When I was first encountered to statistical topics as an undergrad, the
lecturer himself was not confident of the matter and taught a very bare subset
that consisted of linear fitting, error propagation, means and standard
deviation. Even back then I had the feeling that the equations provided were
insufficient and contained a lot of things that were not motivated or
explained.

Nowadays I can see why I was not introduced to statistics and probabilities
back then as I was introduced to algebra, analysis and quantum mechanics. The
field of statistics is complex, full of contradicting best-practices and
analytically challenging. Let alone Bayes-vs.-Frequentist, etc. In a way I
doubt that all researchers working with Poisson-distributed data once in their
life as scientists can work through the details Poissonian statistics
analytically.

Maybe an illustrative introduction would be more beneficial. I imagine people
could perform statistical experiments before working with real data and
experience first hand how misleading a small data subset can be for example,
or how fundamentally data plots can change their face. Maybe then people would
stop being overenthusiastic about their N=20 experiments.

------
peatmoss
AIC? BIC? The article mentions adjusted R^2, which would still be an
improvement over plain R^2 if you have a number of predictors in your model.

------
waps
And the mistake is here :

> Minitab calculates predicted R-squared by systematically removing each
> observation from the data set, estimating the regression equation, and
> determining how well the model predicts the removed observation. Like
> adjusted R-squared, predicted R-squared can be negative and it is always
> lower than R-squared.

(linked from the article, and better explained than anywhere in the article).

The mistake is in what is compared against what. Ideally a model would be
independent from the data entirely. This is what you get if you correctly
derive a model from first principles, and then verify that observed data
points agree. The independence is perfect and it is valid to compare the two
data sets. Any agreement builds confidence that the model is correct.

→ **DATA TO EXAMINE**
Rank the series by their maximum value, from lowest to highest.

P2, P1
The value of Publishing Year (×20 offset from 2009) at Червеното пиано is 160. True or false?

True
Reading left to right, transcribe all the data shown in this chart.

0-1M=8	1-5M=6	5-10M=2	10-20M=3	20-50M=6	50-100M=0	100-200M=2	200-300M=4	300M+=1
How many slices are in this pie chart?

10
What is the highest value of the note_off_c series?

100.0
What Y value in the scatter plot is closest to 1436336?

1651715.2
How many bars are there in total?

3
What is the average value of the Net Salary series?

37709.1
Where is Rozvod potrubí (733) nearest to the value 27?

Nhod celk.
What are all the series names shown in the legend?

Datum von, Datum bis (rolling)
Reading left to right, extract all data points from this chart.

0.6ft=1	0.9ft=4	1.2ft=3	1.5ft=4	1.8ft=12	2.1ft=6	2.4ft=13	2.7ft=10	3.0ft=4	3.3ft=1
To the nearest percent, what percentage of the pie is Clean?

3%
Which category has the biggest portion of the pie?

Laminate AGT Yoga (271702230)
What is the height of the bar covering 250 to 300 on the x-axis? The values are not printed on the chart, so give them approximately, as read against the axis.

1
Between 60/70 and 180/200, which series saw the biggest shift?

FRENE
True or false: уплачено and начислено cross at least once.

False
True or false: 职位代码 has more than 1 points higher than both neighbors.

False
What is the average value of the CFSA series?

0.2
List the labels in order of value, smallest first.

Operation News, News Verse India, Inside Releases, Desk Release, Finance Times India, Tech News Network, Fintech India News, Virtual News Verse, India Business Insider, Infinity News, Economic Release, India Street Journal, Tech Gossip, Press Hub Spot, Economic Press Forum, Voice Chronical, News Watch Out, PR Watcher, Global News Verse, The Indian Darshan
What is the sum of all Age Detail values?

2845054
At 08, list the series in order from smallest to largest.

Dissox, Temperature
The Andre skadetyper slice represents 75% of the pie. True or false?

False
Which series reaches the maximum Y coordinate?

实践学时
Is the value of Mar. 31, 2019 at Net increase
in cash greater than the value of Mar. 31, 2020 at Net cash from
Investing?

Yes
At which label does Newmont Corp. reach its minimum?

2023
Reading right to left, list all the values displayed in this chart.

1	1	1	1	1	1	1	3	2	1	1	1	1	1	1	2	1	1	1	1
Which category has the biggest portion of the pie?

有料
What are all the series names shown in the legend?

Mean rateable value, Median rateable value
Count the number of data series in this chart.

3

→ **EXERCISE INSTRUCTIONS**
(a) In the statistics thread, what did the lecturer teach in the undergrad course?
(b) Quote the passage of the statistics thread between "(linked from the" and "model is correct.", inclusive.

→ **SOLUTIONS BELOW**
(a) Linear fitting, error propagation, means and standard deviation.

(b)
(linked from the article, and better explained than anywhere in the article).

The mistake is in what is compared against what. Ideally a model would be
independent from the data entirely. This is what you get if you correctly
derive a model from first principles, and then verify that observed data
points agree. The independence is perfect and it is valid to compare the two
data sets. Any agreement builds confidence that the model is correct.